LMFM Mass 24 July 2016

The weekly LMFM Mass will be broadcast on Sunday morning 24 July at 09:10am from the Church of St Oliver Plunkett, Navan.

Fr Robert McCabe sees the weekly Mass as one of the valuable contributions of local radio to many of the housebound parishioners around the North East. The good work by Eddie Caffrey in preparing each broadcast allows homes across the North East to join with parish communities from the archdiocese of Armagh and the diocese of Meath on alternate Sundays at 09:10.

In his homily, Fr McCabe explored The Lord’s Prayer as used from the time of the apostles in Galilee, Jerusalem, Rome and then across the centuries to the Boyne Valley with St Patrick in Slane, St Finian in Clonard and St Colmcille in Kells.

He also spoke of the young pilgrims who are preparing to pray with thousands of other young pilgrims in Poland – the home of the founder of the World Youth Days – a place where St John Paul learned how to pray, work and study during some of the darker days of the last century.

Fr McCabe described the significance of the prayers offered by the Meath WYD pilgrims last week at the altar in Ghent where Oliver Plunkett was consecrated archbishop of Armagh in 1669.

The same words of Jesus echo through Rome to Kells, Monasterboice, Clonard, Clonfad and Slane.

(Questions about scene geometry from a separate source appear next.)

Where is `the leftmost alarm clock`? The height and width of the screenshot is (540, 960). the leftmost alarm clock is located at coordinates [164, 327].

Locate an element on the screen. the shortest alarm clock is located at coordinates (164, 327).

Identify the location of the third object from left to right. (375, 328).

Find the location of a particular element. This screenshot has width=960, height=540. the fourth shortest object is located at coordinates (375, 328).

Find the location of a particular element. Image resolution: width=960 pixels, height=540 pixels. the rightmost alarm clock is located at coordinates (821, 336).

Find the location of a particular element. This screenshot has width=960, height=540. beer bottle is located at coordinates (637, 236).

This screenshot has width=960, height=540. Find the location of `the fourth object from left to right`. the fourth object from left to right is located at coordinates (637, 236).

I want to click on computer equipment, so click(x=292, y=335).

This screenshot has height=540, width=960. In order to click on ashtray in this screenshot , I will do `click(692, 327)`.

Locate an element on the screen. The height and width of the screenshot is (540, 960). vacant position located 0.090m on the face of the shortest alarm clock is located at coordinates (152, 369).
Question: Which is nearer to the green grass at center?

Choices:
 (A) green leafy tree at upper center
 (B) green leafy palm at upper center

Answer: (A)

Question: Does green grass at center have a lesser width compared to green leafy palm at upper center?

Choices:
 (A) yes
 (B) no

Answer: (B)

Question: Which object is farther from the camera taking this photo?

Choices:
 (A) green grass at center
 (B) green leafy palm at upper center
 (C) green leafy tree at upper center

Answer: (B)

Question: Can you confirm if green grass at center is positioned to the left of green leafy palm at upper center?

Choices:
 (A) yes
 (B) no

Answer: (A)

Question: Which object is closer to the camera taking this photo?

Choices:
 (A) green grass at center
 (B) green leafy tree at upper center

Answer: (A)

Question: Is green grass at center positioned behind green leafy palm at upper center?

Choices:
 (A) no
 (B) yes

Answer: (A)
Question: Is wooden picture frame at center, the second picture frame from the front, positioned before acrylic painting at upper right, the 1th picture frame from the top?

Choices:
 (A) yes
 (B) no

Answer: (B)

The same words which we have used on the bus to Knock, up and down Croagh Patrick, keeping vigil at a bedside, before our Leaving Cert exams, while waiting for our results…The same prayer which Oliver learned in Loughcrew and prayed with his family near Duleek, in Armagh and prayed in prison before his execution in Tyburn.

The words which were prayed by Irish seminarians and priests and bishops in Flanders during the seventeeth century are the same words prayed by soldiers in Flanders fields just over a hundred years ago.

These are also the words which are prayed by those Christians who are fleeing from Syria, Iraq and Egypt.

Those who pray that they may do the will of God will use this prayer in more stressful situations than us today – some families and communities in their chapel or temporary meeting hall in a refugee camps or in a prisons. What a greater challenge this prayer must be for them to live out with sincerity and hope!

Much of the same challenge of forgiving those who trespass against us is there for us today when we see recent painful events in Nice and in Munich.

Liturgical Music was provided by the Navan Male Voice Choir conducted by Michael Moran and accompanied by Ann Cunningham.